» **What you should do**
Replace "category" with "group" in the items from the line containing "Which category has" up to and including the line containing "Between book series", leaving every other word unchanged. Return only those lines, without the pictures.
BEGIN Task inputs
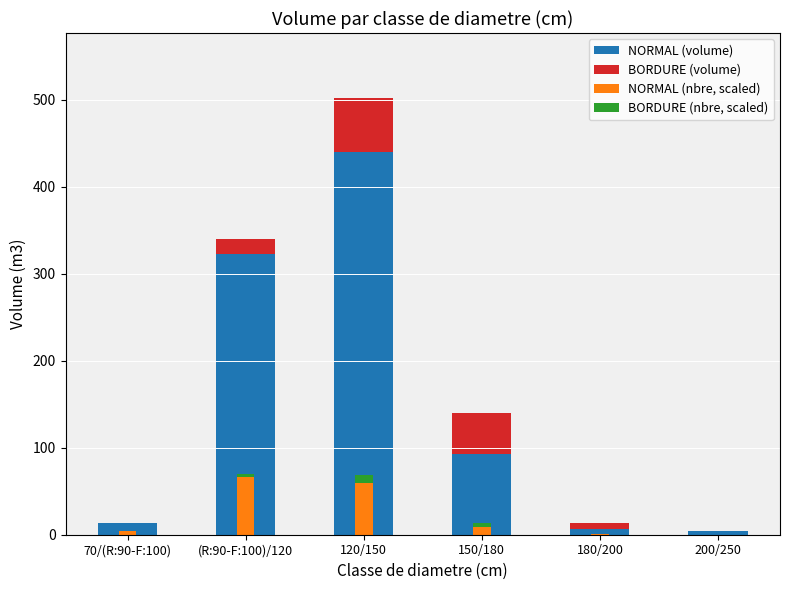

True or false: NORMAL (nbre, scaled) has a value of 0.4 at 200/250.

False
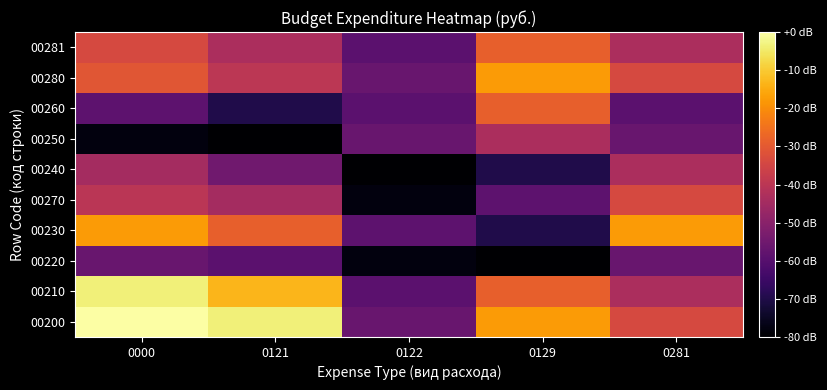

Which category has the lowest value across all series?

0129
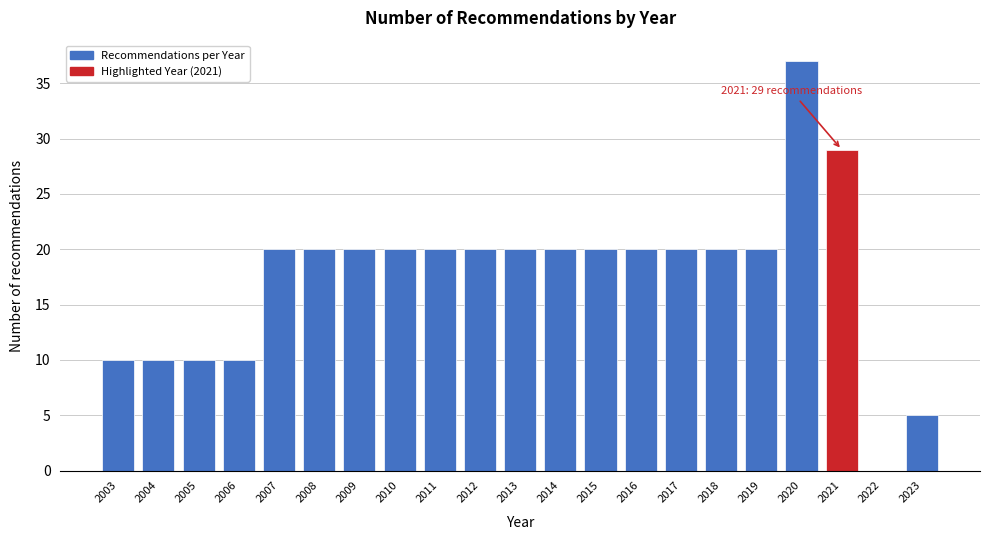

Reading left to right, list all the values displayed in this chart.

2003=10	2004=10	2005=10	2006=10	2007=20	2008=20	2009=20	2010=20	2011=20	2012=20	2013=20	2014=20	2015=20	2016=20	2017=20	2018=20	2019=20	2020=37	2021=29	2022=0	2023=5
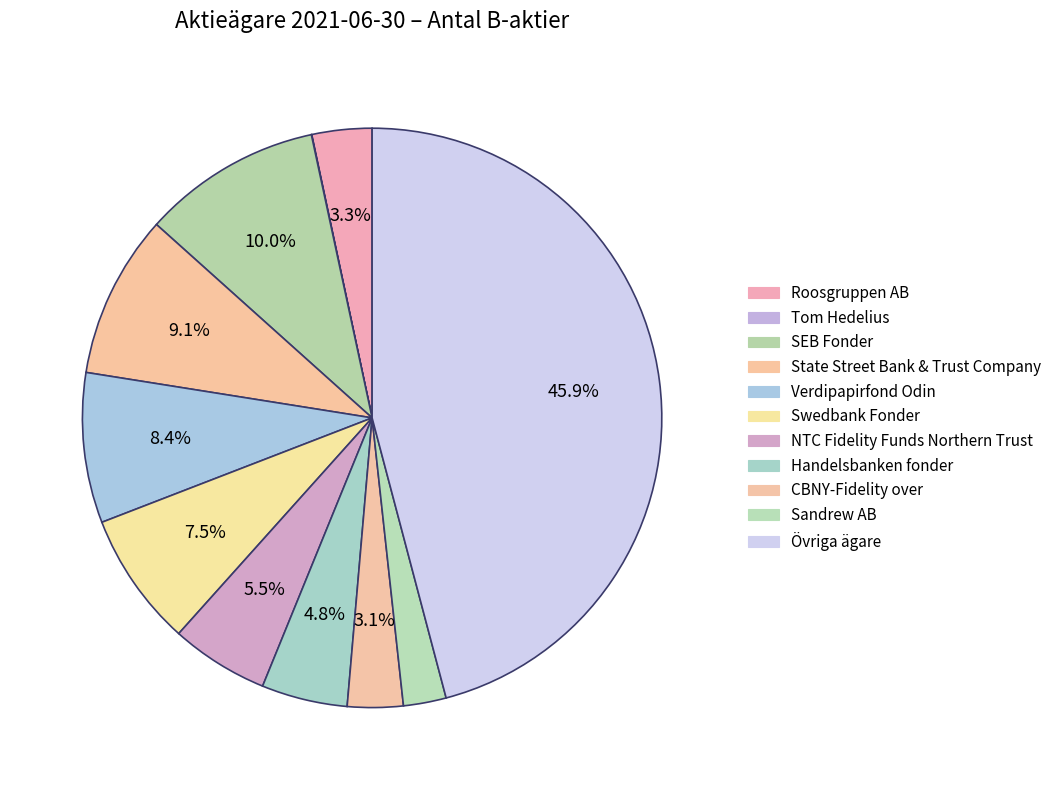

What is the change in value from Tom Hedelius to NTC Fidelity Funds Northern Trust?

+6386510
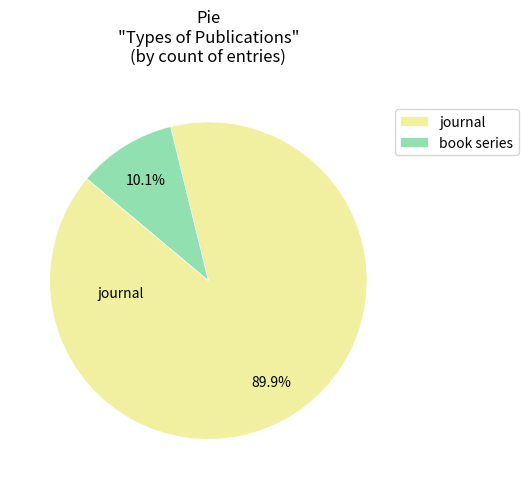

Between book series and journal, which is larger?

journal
END Task inputs
BEGIN Task inputs
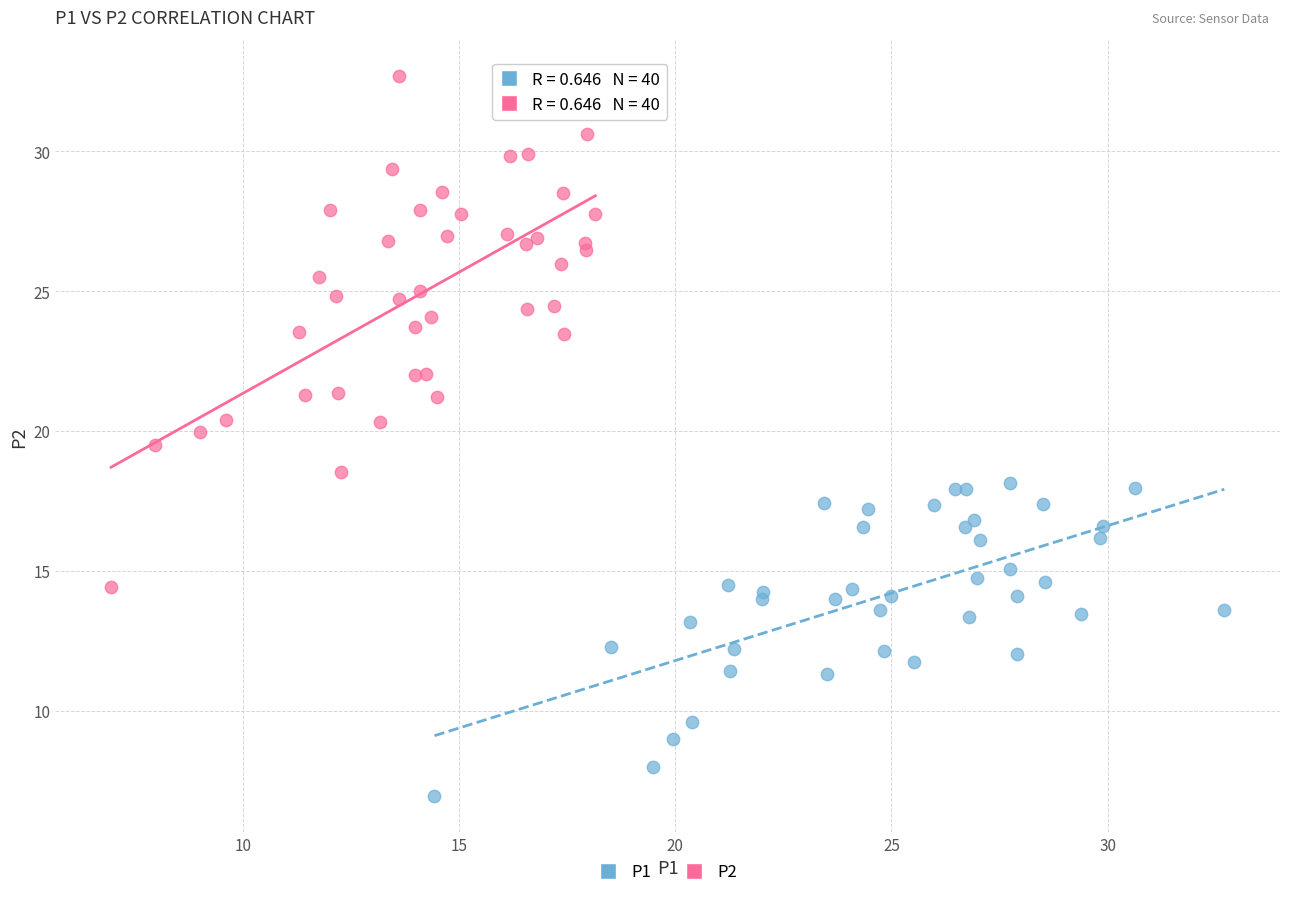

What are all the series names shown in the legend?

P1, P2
END Task inputs
» **Answer to this task**
Which group has the lowest value across all series?

0129

Reading left to right, list all the values displayed in this chart.

2003=10	2004=10	2005=10	2006=10	2007=20	2008=20	2009=20	2010=20	2011=20	2012=20	2013=20	2014=20	2015=20	2016=20	2017=20	2018=20	2019=20	2020=37	2021=29	2022=0	2023=5

What is the change in value from Tom Hedelius to NTC Fidelity Funds Northern Trust?

+6386510

Between book series and journal, which is larger?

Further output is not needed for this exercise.